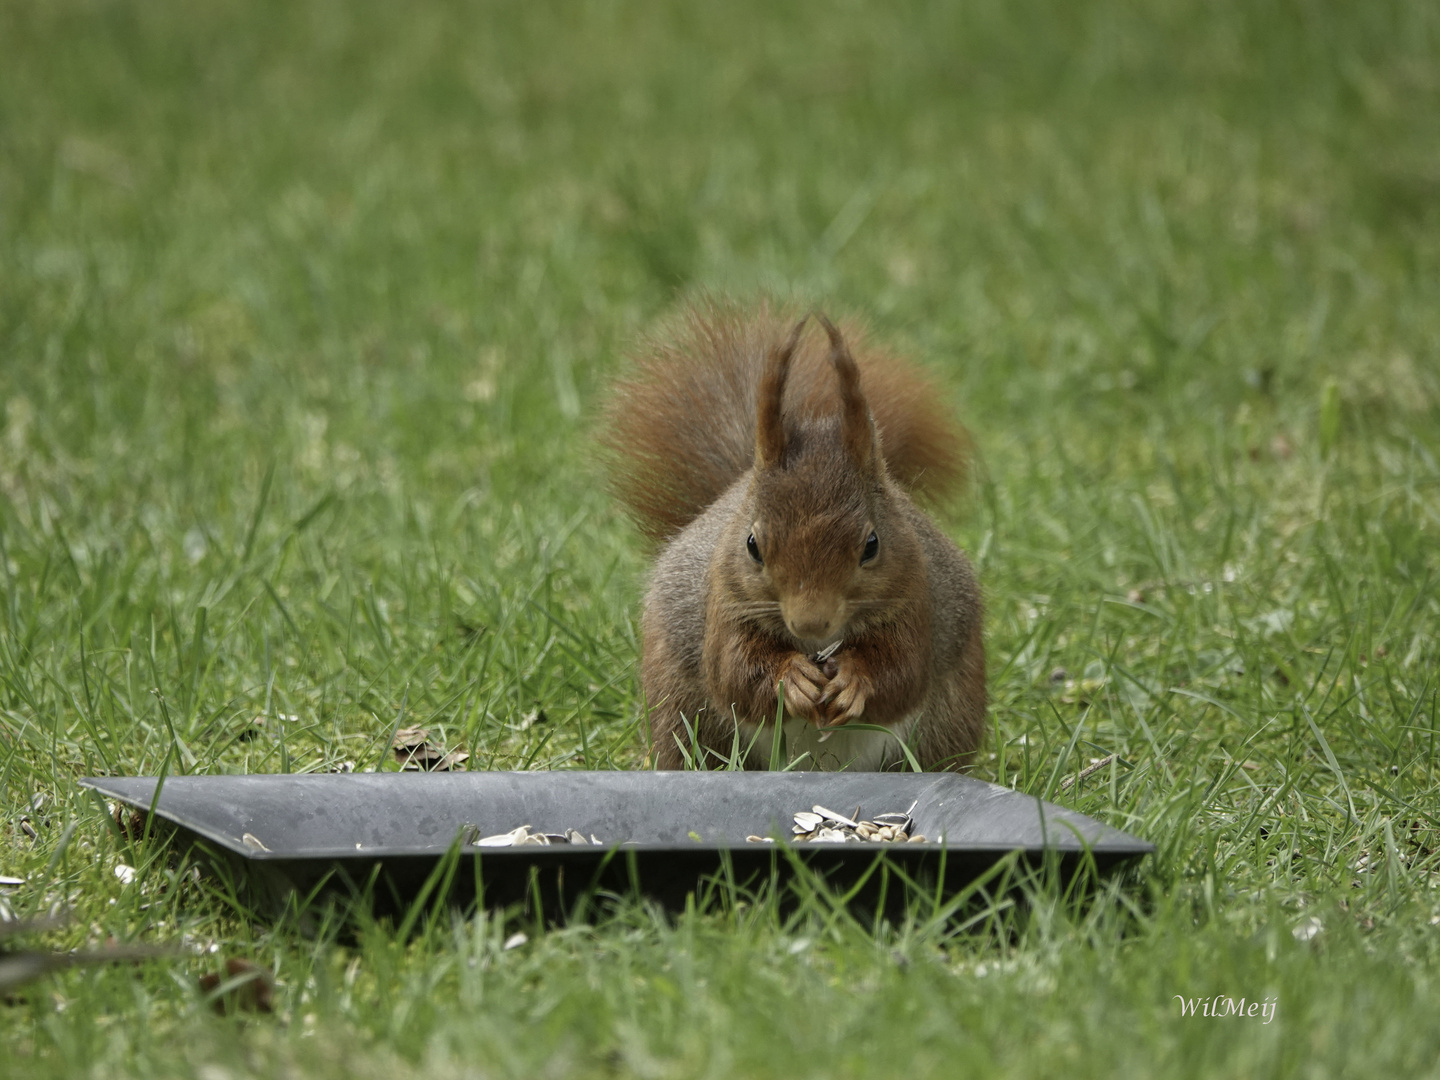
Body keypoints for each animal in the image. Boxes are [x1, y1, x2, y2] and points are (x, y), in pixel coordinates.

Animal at [601, 300, 984, 771]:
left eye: (872, 545)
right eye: (752, 546)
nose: (810, 621)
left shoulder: (915, 597)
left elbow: (904, 670)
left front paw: (855, 682)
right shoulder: (725, 603)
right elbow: (734, 670)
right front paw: (791, 681)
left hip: (947, 721)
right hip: (683, 712)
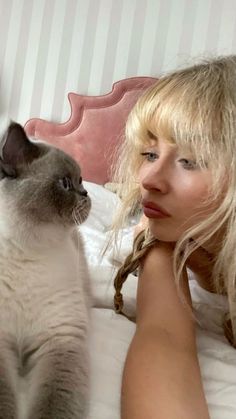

== == ==

◆ WORK INSTRUCTIONS ◆
The lines in the entries above that carry the word "right" must be copied.

◆ EXERCISE RESPONSE ◆
right eye: (752, 546)
right shoulder: (725, 603)
right elbow: (734, 670)
right front paw: (791, 681)
right hip: (683, 712)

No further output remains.